═══ Text segment

Plus: The Ukraine whistleblower report, Afghanistan’s presidential election, and the other stories we’re following today.

By , an associate editor at Foreign Policy.
Egyptian protesters call for the removal of President Abdul Fattah al-Sisi in central Cairo on Sept. 20.
Egyptian protesters call for the removal of President Abdul Fattah al-Sisi in central Cairo on Sept. 20. STR/AFP/Getty Images

Here is today’s Foreign Policy brief: A second round of protests is expected in Egypt, the whistleblower complaint indicates Trump’s administration covered up the Ukraine call, and Afghanistan prepares for a presidential election amid threats of violence.

We welcome your feedback at morningbrief@foreignpolicy.com.

Here is today’s Foreign Policy brief: A second round of protests is expected in Egypt, the whistleblower complaint indicates Trump’s administration covered up the Ukraine call, and Afghanistan prepares for a presidential election amid threats of violence.

We welcome your feedback at morningbrief@foreignpolicy.com.


Unease in Egypt Ahead of Second Round of Protests

A second round of anti-government protests has been called today in Egypt by Mohamed Ali, the self-proclaimed whistleblower who provoked the surprise demonstrations in Egypt last weekend with a series of anti-corruption videos. It’s not yet clear if a harsh government crackdown this week will be enough to deter people from returning to the streets.

══════
═══ Listed entries

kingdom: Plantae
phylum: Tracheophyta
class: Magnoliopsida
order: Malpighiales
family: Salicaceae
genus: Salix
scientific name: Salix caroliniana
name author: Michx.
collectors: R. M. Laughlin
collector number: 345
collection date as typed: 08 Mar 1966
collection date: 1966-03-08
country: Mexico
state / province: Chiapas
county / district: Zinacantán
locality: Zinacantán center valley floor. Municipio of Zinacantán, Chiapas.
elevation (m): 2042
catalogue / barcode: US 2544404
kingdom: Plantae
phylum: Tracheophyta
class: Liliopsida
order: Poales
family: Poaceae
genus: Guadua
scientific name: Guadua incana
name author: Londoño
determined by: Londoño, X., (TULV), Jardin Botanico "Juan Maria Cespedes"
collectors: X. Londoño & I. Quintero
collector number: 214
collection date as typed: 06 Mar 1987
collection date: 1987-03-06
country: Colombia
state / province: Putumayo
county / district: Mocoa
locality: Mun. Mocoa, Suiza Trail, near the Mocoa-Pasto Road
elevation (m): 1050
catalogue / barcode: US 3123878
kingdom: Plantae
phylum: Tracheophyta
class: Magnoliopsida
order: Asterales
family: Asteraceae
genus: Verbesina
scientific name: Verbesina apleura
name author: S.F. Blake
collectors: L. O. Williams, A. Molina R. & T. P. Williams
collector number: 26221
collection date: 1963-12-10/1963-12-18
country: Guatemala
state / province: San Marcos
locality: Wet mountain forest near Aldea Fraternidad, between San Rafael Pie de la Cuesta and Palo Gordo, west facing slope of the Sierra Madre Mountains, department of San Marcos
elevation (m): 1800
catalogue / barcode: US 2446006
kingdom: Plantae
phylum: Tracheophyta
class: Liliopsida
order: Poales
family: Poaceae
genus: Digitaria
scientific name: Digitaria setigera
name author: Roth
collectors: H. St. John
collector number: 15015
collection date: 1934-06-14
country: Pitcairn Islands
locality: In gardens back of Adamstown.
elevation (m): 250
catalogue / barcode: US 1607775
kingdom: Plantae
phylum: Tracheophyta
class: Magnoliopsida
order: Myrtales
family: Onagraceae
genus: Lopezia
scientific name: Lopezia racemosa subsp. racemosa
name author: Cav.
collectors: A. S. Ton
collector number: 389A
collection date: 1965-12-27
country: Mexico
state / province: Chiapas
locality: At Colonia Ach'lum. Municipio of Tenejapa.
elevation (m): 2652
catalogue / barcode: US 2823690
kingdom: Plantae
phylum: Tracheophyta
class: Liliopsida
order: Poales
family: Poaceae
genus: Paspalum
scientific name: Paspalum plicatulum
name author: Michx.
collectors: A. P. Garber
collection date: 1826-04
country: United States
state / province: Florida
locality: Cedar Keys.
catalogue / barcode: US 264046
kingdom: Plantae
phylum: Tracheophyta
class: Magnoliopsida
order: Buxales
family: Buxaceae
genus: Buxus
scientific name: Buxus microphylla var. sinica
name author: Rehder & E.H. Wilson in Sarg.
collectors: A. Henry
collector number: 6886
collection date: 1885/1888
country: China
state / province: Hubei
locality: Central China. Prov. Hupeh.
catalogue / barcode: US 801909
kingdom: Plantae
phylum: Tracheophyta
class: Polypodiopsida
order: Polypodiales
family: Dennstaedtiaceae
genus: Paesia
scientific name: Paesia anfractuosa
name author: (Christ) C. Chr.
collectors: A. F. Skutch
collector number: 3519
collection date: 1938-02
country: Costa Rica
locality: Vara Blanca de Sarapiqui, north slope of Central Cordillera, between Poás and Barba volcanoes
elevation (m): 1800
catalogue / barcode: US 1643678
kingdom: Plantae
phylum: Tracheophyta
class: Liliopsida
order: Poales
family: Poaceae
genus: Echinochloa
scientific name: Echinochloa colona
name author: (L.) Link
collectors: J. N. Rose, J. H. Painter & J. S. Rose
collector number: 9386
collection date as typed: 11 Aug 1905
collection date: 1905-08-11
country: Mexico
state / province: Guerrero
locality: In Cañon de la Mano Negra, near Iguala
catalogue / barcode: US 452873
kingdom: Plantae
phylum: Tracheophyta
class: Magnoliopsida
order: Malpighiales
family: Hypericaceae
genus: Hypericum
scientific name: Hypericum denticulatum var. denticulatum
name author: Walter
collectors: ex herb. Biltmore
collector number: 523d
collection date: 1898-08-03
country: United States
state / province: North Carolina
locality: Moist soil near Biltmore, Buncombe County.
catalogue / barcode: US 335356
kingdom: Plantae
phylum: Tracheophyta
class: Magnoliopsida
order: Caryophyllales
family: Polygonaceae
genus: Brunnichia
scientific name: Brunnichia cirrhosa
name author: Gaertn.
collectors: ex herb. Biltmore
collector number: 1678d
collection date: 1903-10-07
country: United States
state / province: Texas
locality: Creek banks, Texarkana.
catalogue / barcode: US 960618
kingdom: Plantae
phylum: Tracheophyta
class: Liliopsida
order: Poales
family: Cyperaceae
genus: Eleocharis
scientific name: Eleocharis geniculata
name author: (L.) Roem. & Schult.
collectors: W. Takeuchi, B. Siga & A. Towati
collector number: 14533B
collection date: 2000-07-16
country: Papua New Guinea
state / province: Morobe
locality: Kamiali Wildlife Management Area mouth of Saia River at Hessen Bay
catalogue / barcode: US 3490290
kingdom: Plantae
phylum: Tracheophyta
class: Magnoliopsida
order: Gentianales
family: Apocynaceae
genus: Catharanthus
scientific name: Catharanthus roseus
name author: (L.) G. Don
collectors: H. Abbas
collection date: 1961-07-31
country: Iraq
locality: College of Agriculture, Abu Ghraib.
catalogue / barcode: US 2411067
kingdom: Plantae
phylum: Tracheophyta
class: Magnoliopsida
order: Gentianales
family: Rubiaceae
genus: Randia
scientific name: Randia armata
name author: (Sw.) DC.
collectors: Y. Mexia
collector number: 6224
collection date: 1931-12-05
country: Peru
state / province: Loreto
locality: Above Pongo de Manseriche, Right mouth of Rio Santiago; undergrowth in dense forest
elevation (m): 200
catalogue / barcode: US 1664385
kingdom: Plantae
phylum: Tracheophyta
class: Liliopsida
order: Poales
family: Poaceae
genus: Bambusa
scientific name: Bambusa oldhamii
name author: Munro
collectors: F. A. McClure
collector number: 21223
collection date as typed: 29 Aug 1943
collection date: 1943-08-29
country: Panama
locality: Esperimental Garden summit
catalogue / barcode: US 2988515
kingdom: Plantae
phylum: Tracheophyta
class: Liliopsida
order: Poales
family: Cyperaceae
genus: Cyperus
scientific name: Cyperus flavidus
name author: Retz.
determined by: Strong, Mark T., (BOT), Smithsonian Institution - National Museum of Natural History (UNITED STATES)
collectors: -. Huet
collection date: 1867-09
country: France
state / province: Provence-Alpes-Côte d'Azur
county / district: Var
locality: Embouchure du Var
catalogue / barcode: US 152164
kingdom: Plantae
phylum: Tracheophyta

══════

### Tasks to complete
1: In the Foreign Policy brief, who called today's second round of anti-government protests in Egypt?
2: Say whether each statement agrees with the Foreign Policy brief. Give yes or no and quote the deciding words.
(a) Afghanistan is preparing for a presidential election amid threats of violence.
(b) This week's government crackdown has already deterred people from returning to the streets.
(c) The earlier demonstrations were provoked by a series of anti-corruption videos.

### Results of the tasks
1: Mohamed Ali, the self-proclaimed whistleblower who provoked the surprise demonstrations in Egypt last weekend.

2:
(a) Yes: "Afghanistan prepares for a presidential election amid threats of violence"
(b) No: "It’s not yet clear if a harsh government crackdown this week will be enough to deter people from returning to the streets."
(c) Yes: "who provoked the surprise demonstrations in Egypt last weekend with a series of anti-corruption videos"